**WHAT IS NEEDED**
Set each line of the material below down word for word, from the first through the line that holds "إفشال جهود المصالحة،", but not the pictures.
■ ■ ■
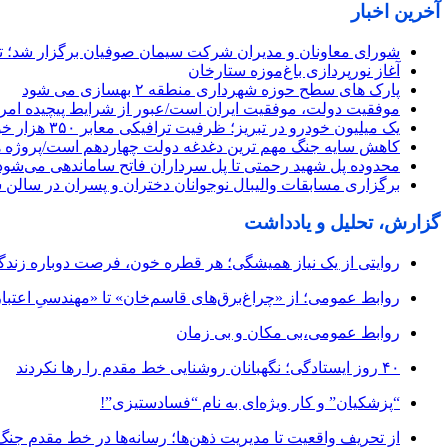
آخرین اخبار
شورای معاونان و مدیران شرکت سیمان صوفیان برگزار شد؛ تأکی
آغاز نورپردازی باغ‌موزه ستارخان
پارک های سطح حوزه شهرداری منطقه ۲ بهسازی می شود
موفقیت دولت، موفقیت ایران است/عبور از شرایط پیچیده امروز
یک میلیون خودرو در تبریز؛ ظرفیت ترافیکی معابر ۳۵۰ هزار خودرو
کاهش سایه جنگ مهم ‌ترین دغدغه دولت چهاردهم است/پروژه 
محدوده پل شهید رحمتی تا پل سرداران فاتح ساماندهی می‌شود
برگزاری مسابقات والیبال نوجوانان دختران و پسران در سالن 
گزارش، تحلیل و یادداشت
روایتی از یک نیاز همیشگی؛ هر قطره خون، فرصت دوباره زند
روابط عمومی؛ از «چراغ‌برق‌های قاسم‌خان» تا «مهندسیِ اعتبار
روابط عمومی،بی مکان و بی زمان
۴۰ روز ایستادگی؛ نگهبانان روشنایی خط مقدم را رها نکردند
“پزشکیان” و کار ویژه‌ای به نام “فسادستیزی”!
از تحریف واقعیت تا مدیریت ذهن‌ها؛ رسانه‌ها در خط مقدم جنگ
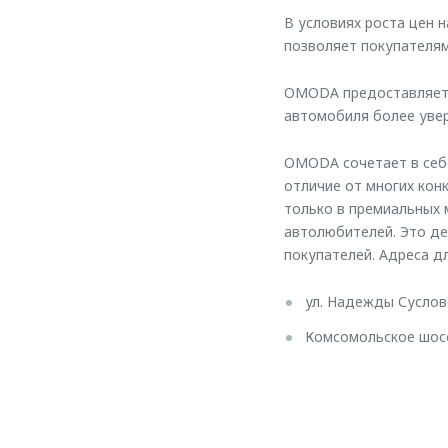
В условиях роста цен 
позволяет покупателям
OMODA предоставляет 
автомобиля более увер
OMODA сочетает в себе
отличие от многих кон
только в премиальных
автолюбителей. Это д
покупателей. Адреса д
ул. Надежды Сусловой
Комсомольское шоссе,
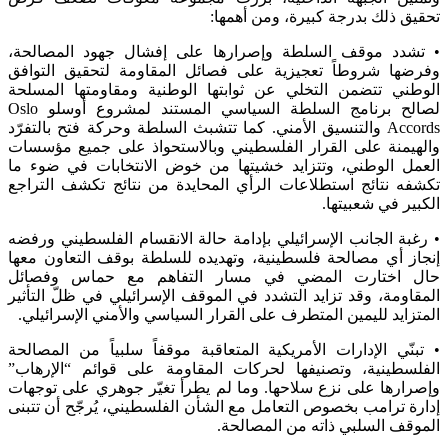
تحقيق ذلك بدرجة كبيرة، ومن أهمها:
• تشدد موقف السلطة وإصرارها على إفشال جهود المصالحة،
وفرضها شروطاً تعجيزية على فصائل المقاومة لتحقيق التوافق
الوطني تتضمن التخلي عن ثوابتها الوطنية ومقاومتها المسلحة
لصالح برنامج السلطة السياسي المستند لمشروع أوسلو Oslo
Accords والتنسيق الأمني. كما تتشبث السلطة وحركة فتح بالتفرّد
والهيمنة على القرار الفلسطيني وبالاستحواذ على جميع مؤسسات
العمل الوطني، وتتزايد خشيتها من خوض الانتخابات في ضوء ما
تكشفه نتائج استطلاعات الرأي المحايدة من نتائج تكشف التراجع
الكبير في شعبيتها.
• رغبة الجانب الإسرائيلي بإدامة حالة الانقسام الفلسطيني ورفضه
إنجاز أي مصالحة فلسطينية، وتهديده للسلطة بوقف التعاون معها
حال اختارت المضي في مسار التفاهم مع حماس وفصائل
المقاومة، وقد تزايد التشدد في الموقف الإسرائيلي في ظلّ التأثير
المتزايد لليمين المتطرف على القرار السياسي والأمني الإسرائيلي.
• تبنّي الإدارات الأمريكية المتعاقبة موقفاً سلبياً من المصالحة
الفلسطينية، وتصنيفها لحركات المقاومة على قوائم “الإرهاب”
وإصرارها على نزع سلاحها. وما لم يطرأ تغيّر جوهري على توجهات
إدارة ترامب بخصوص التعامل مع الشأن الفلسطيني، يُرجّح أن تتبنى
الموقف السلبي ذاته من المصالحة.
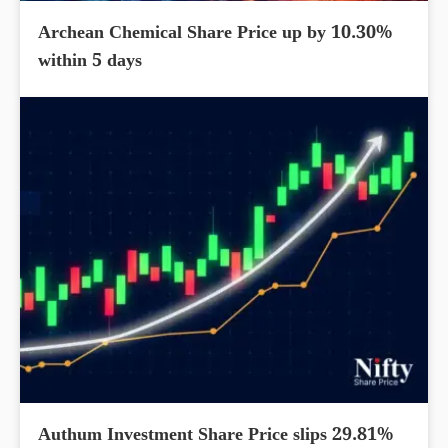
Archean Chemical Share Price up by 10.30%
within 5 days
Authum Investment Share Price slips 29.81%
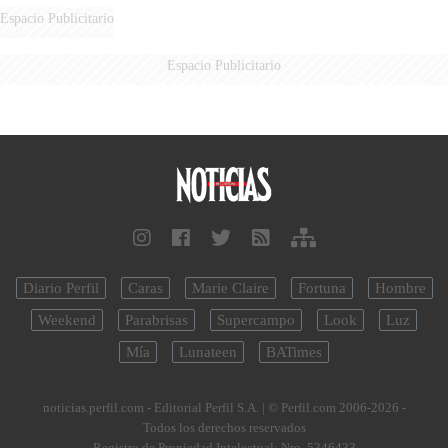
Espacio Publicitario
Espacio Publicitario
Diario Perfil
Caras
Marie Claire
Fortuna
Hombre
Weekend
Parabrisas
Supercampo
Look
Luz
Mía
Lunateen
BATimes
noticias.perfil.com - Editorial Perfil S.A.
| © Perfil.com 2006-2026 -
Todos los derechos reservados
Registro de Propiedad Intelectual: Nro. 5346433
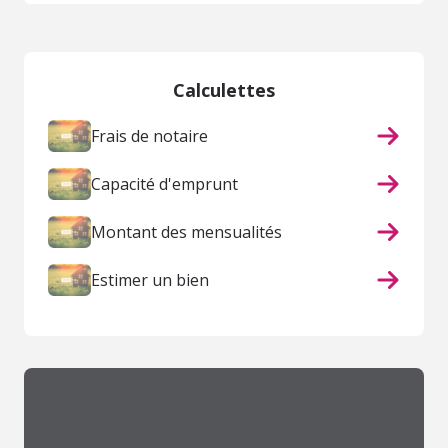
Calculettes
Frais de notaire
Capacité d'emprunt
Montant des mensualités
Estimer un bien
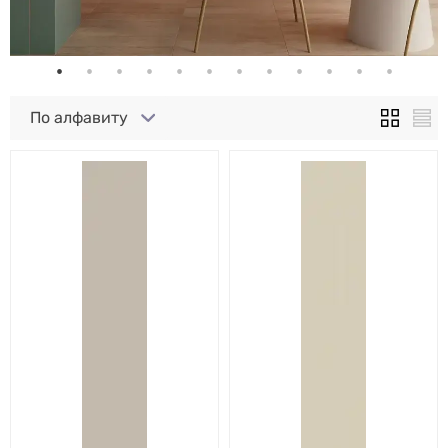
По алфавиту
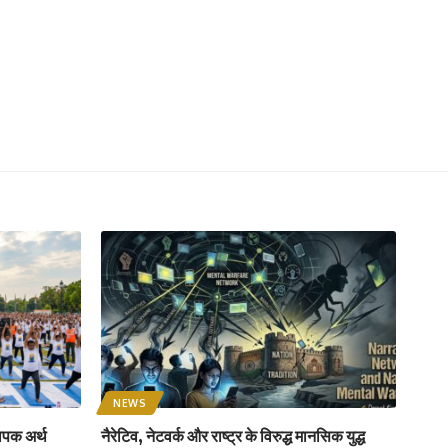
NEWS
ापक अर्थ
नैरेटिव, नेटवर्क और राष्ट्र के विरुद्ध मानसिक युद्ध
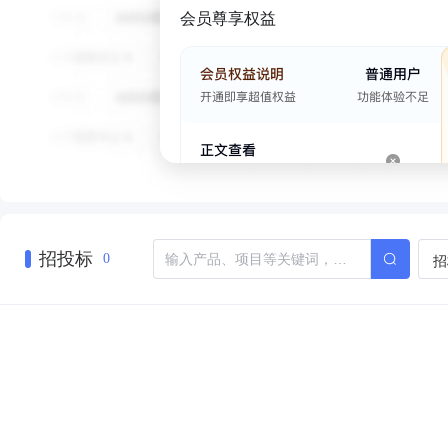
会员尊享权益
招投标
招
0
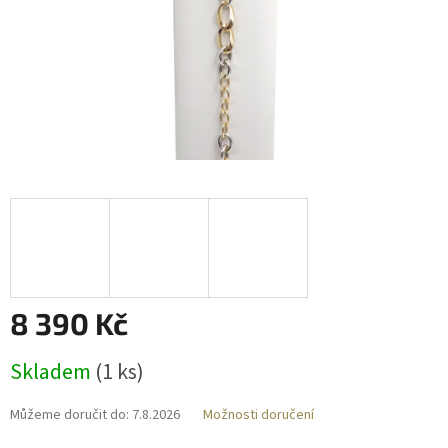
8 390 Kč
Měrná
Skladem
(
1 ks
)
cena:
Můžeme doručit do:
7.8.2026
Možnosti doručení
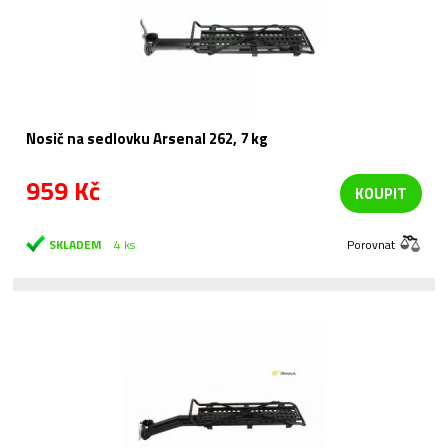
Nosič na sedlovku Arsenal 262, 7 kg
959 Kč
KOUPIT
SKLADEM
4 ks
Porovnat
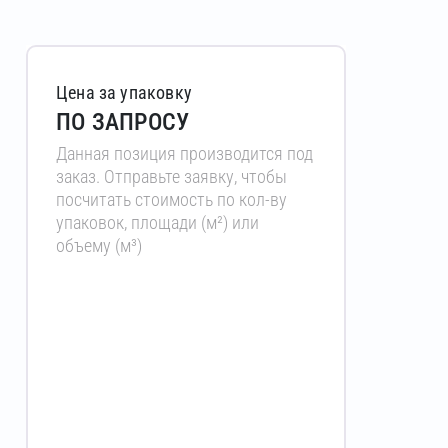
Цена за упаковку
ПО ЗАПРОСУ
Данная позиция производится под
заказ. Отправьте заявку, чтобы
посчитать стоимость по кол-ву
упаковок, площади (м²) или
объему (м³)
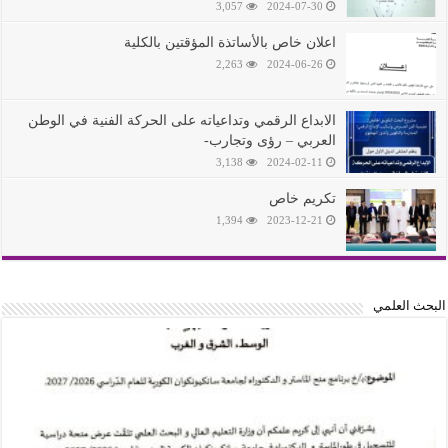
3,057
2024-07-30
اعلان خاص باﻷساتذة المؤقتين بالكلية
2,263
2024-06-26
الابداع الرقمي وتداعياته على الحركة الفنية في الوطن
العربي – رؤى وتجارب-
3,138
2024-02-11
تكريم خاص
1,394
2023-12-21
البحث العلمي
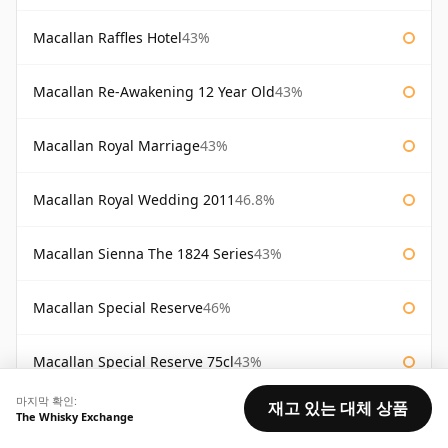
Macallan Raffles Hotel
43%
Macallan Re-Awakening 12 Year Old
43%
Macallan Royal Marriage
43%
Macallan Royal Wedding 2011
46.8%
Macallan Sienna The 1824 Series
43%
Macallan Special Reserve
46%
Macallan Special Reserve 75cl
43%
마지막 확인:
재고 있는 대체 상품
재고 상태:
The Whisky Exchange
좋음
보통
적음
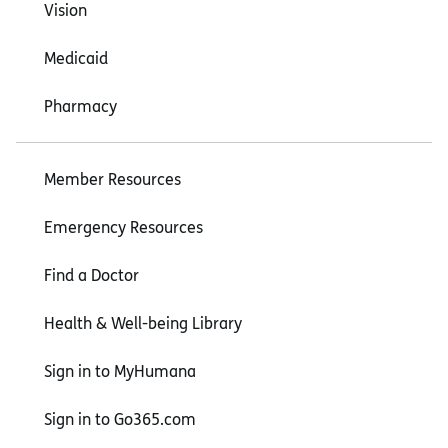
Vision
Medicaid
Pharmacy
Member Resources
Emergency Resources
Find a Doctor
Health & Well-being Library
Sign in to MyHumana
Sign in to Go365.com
■ ■ ■
**ANSWER TO THIS EXERCISE**
آخرین اخبار
شورای معاونان و مدیران شرکت سیمان صوفیان برگزار شد؛ تأکی
آغاز نورپردازی باغ‌موزه ستارخان
پارک های سطح حوزه شهرداری منطقه ۲ بهسازی می شود
موفقیت دولت، موفقیت ایران است/عبور از شرایط پیچیده امروز
یک میلیون خودرو در تبریز؛ ظرفیت ترافیکی معابر ۳۵۰ هزار خودرو
کاهش سایه جنگ مهم ‌ترین دغدغه دولت چهاردهم است/پروژه 
محدوده پل شهید رحمتی تا پل سرداران فاتح ساماندهی می‌شود
برگزاری مسابقات والیبال نوجوانان دختران و پسران در سالن 
گزارش، تحلیل و یادداشت
روایتی از یک نیاز همیشگی؛ هر قطره خون، فرصت دوباره زند
روابط عمومی؛ از «چراغ‌برق‌های قاسم‌خان» تا «مهندسیِ اعتبار
روابط عمومی،بی مکان و بی زمان
۴۰ روز ایستادگی؛ نگهبانان روشنایی خط مقدم را رها نکردند
“پزشکیان” و کار ویژه‌ای به نام “فسادستیزی”!
از تحریف واقعیت تا مدیریت ذهن‌ها؛ رسانه‌ها در خط مقدم جنگ
В условиях роста цен 
позволяет покупателям
OMODA предоставляет 
автомобиля более увер
OMODA сочетает в себе
отличие от многих кон
только в премиальных
автолюбителей. Это д
покупателей. Адреса д
ул. Надежды Сусловой
Комсомольское шоссе,
تحقيق ذلك بدرجة كبيرة، ومن أهمها:
• تشدد موقف السلطة وإصرارها على إفشال جهود المصالحة،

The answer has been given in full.